A infraestrutura urbana também aparece como uma das principais preocupações. O morador questiona a ausência de respostas convincentes sobre o destino do esgoto gerado pelo aumento previsto da população local, estimado em cerca de 4.500 novos moradores. Segundo ele, o próprio projeto reconheceria impactos sobre o lençol freático ao prever o lançamento de efluentes tratados nas proximidades do Parque Natural Municipal das Dunas da Lagoa da Conceição, o que, em sua avaliação, representa um risco ambiental significativo.

Gustavo também criticou alterações apresentadas pelos empreendedores, que ampliariam a área do projeto mediante a incorporação de novos terrenos. Conforme relatou, parte dessa expansão avançaria sobre a área do Parque Natural Municipal das Dunas, circunstância que, para ele, constitui mais um elemento de ilegalidade a ser analisado pelos órgãos de controle.

Durante a entrevista, o integrante do Conselho Comunitário afirmou que a população do Rio Tavares vem organizando mobilizações para demonstrar a rejeição ao empreendimento.
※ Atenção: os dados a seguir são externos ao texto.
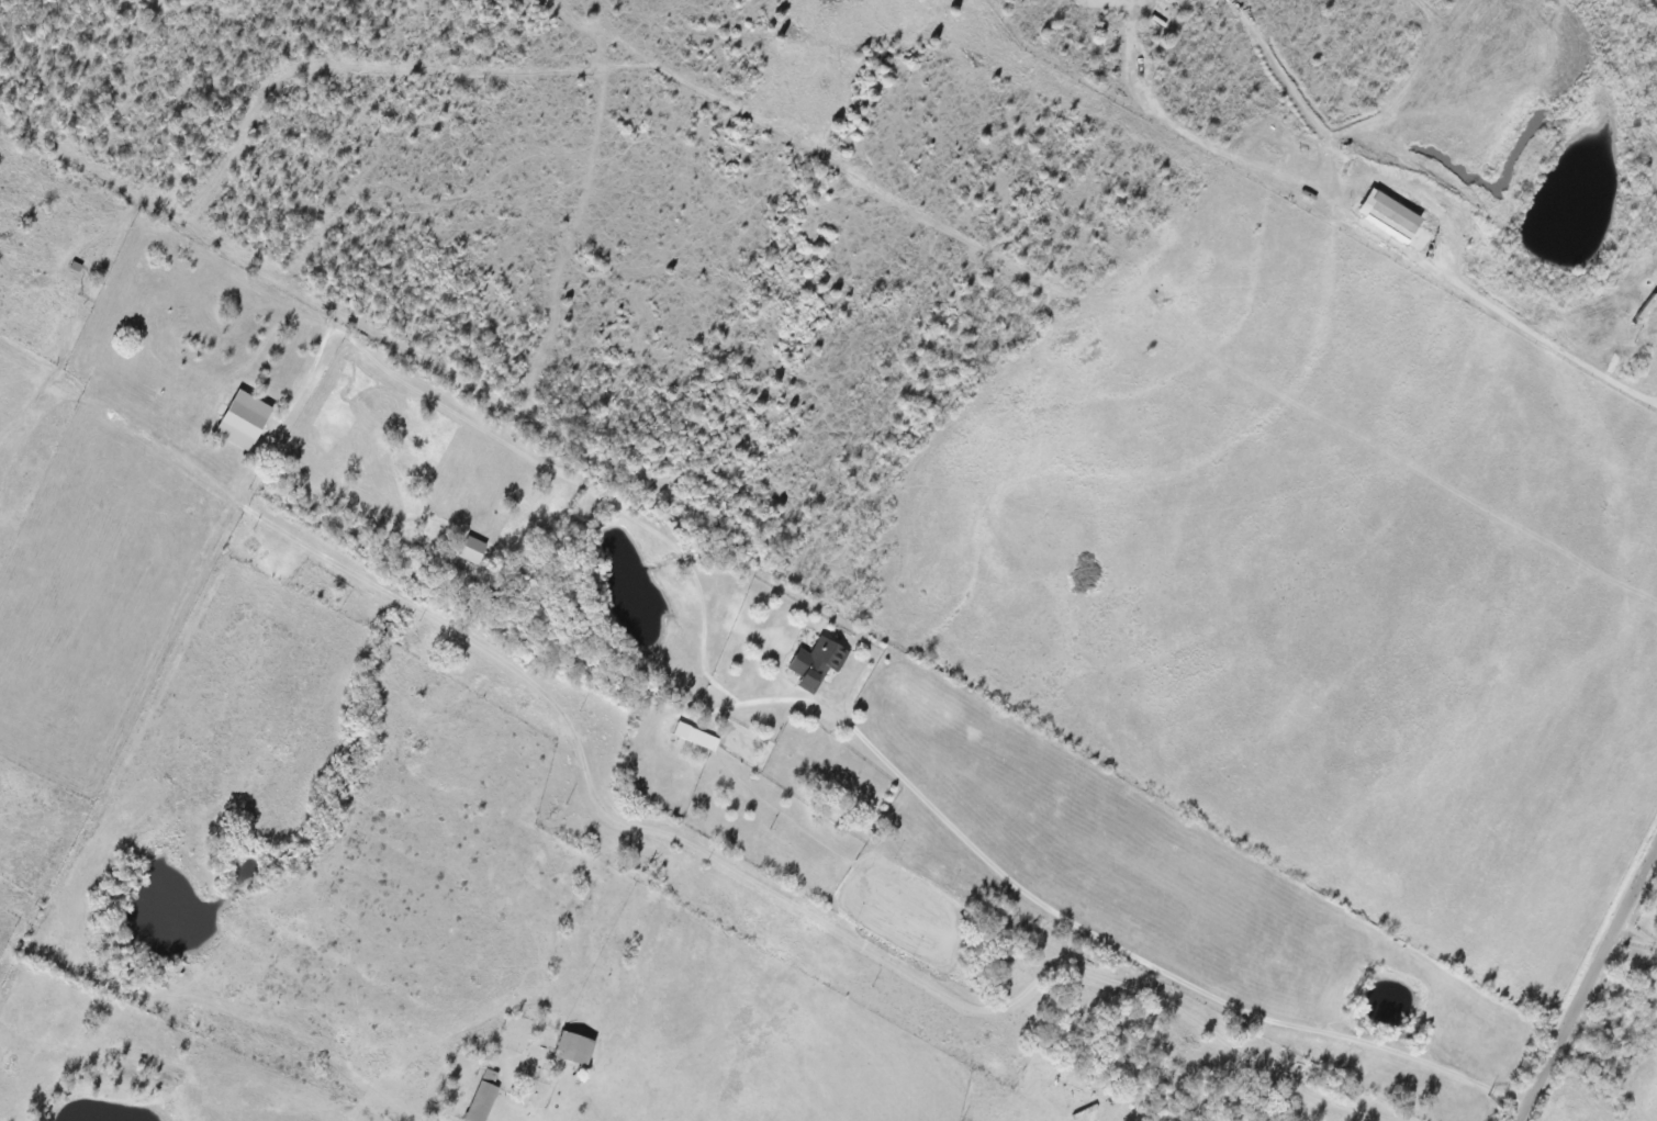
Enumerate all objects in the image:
building: (1389, 214)
building: (1420, 238)
road: (1547, 341)
building: (244, 420)
road: (278, 512)
building: (817, 663)
building: (696, 736)
road: (1636, 936)
road: (1147, 974)
road: (1586, 984)
road: (1460, 991)
building: (574, 1047)
building: (482, 1101)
Ele relatou que uma audiência promovida pela empresa responsável acabou reunindo dezenas de moradores contrários ao projeto, contrariando a expectativa dos organizadores de obter uma demonstração de aceitação popular. Segundo Werner, a mobilização evidenciou o crescente descontentamento da comunidade diante da expansão imobiliária na região.

Ao ampliar a discussão para o restante da cidade, Gustavo afirmou que o caso do Rio Tavares representa apenas um entre vários processos de verticalização que estariam modificando o perfil urbanístico de Florianópolis. Em sua avaliação, a administração do prefeito Topázio Neto prioriza interesses do mercado imobiliário sem apresentar soluções para problemas estruturais históricos, como mobilidade urbana, saneamento básico e preservação ambiental. Ele também criticou promessas de ampliação viária que considera inviáveis diante das limitações físicas da Ilha de Santa Catarina.

A iniciativa do Ministério Público, ao questionar judicialmente a constitucionalidade das normas que dão sustentação aos PEUs, poderá produzir efeitos que vão além do caso específico do Rio Tavares. Caso a ação seja acolhida pelo Tribunal de Justiça, a decisão poderá influenciar a forma como grandes projetos urbanísticos vêm sendo aprovados em Florianópolis, reacendendo o debate sobre os limites entre desenvolvimento urbano, proteção ambiental e participação popular.

Para os movimentos comunitários, a discussão ultrapassa um único empreendimento. Trata-se, segundo eles, da definição do modelo de cidade que Florianópolis pretende construir nas próximas décadas: uma expansão baseada na valorização imobiliária ou um planejamento capaz de conciliar crescimento urbano, infraestrutura adequada e preservação dos ecossistemas que caracterizam a capital catarinense.